Pessoas em busca de trabalho, terras sem utilização e infraestrutura a restabelecer. É necessário formar maiorias políticas para reverter a tragédia nacional.
Marcio Pochmann
Fonte: Outras Palavras
Data original da publicação: 11/04/2022
A hegemonia neoliberal nos últimos tempos apequenou e submeteu a política aos interesses maiores dos negócios econômicos. A confirmação disso transpareceu pela difusão interna no uso do slogan “É a economia, estúpido!”, apresentada pelo marqueteiro do Partido Democrata no contexto da campanha eleitoral dos Estados Unidos, no ano de 1992.
No caso brasileiro, contraditoriamente, o espaço ocupado pelos economistas e professores universitários (das universidades públicas) foi reduzido. Ao longo dos últimos anos, o tema econômico foi sendo reduzido aos seus aspectos técnicos pelos analistas do mercado financeiro e pelos especialistas de consultorias e escolas empresariais, que impuseram um determinado saber sobre a realidade.
Mesmo que a realidade teimasse em negar a retórica econômica, prevalecia, em geral, a aparência travestida de essência. No livro A Dialética do Esclarecimento de Adorno e Horkheimer, lançado em 1947, o papel da indústria cultural foi destacado e substituiu a espontaneidade da cultura de massa. A cultura foi mercantilizada.
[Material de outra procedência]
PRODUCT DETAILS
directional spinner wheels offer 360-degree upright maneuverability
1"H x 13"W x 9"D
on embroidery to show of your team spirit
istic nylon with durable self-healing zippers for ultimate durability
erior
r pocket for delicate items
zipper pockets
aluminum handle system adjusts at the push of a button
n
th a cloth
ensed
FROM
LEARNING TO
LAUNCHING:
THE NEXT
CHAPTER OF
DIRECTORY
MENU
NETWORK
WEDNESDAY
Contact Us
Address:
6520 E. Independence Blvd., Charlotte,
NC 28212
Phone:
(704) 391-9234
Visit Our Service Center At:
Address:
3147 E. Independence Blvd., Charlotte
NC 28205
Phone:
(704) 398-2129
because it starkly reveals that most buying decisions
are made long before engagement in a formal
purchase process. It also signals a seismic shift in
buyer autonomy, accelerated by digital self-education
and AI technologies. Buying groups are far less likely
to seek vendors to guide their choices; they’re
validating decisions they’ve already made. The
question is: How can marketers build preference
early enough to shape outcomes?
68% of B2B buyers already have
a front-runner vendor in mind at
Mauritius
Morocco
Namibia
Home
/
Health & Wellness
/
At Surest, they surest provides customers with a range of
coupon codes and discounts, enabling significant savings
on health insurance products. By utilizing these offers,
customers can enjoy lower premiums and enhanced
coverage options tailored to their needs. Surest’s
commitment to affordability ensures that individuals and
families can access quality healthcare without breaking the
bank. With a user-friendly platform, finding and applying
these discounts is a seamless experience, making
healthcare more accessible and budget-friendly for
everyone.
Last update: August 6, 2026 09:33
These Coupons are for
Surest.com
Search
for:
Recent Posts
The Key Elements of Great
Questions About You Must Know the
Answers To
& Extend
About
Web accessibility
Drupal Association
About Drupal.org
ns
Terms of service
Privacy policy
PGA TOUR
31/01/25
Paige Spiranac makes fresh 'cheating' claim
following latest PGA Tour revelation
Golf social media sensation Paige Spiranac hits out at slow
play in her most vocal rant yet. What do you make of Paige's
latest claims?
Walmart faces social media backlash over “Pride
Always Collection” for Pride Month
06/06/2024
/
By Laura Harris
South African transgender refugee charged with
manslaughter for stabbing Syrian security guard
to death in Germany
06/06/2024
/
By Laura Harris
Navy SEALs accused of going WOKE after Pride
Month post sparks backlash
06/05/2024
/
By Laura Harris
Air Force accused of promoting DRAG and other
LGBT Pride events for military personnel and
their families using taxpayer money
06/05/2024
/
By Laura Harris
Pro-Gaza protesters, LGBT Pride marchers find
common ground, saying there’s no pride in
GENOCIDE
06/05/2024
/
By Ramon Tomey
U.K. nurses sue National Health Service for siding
Após anos de hegemonia neoliberal, o fracasso passou a ser admitido, mesmo por instituições internacionais vinculadas ao antigo Consenso de Washington (1989). O Brasil também deveria refletir sobre o equívoco teórico-ideológico de centrar na economia a responsabilidade pelos problemas vividos pelo país.
Atualmente, a economia nacional dispõe de enorme liquidez de capital estocada em plataformas de uma fictícia valorização financeira, internas e externas. Somente pendurado em títulos públicos, há cerca de sete trilhões de reais, o que equivale a 80% do Produto Interno Bruto. Recursos que poderiam ser direcionado à atividade produtiva geradora de riqueza , emprego e renda .
Oportunidades existem, pois o Brasil segue sendo um país em construção, com escassa infraestrutura, um elevado déficit habitacional, entre outras situações que pioram o padrão de vida do brasileiro e comprometem a competitividade produtiva. O problema no Brasil não é econômico. Existe capital disponível, pessoas em busca de trabalho, terras sem utilização e infraestrutura a construir.
O problema central da nação é de natureza política. A gigantesca dificuldade de formar uma maioria política não neoliberal tem impedido a convergência dos elementos constitutivos principais de sustentação de uma economia produtiva que utilize mais intensamente os recursos: capital, trabalho e terra.
Se for considerada a utilização das terras em um país de dimensão continental, percebe-se que menos de 10% do território nacional disponível para a agropecuária. Enquanto isso, em termos relativos, os Estados Unidos e a China utilizam a terra produtivamente quase duas vezes mais que o Brasil, ao passo que o Reino Unido utiliza 64% do seu território, seguido da Índia por 61% e da Alemanha por 57%.
Por todo lado, o Brasil mostra existirem pessoas disponíveis para trabalhar, na verdade, um a cada três brasileiros procura um trabalho e não encontra. Sem trabalho, eles não têm acesso aos salários e tão pouco ao mercado consumidor.
Em 2022, o Brasil deve completar nove anos sem crescimento econômico, algo desconhecido em todo o período republicano. O país condenado a ser um fazendão coloca algo em torno de 70 milhões de brasileiros tentando viver numa economia de subsistência em atividades legais ou não.
A solução dos problemas do Brasil requer compreender que a economia é apenas o meio para atingir o fim, já previamente definido politicamente. Ou seja, o que realmente importa é alcançar uma maioria política que de fato esteja interessada em mudar este quadro.
Marcio Pochmann é economista, pesquisador e político brasileiro. Professor titular da Universidade Estadual de Campinas (Unicamp). Foi presidente da Fundação Perseu Abramo de 2012 a 2020, presidente do Instituto de Pesquisa Econômica Aplicada, entre 2007 e 2012, e secretário municipal de São Paulo de 2001 a 2004.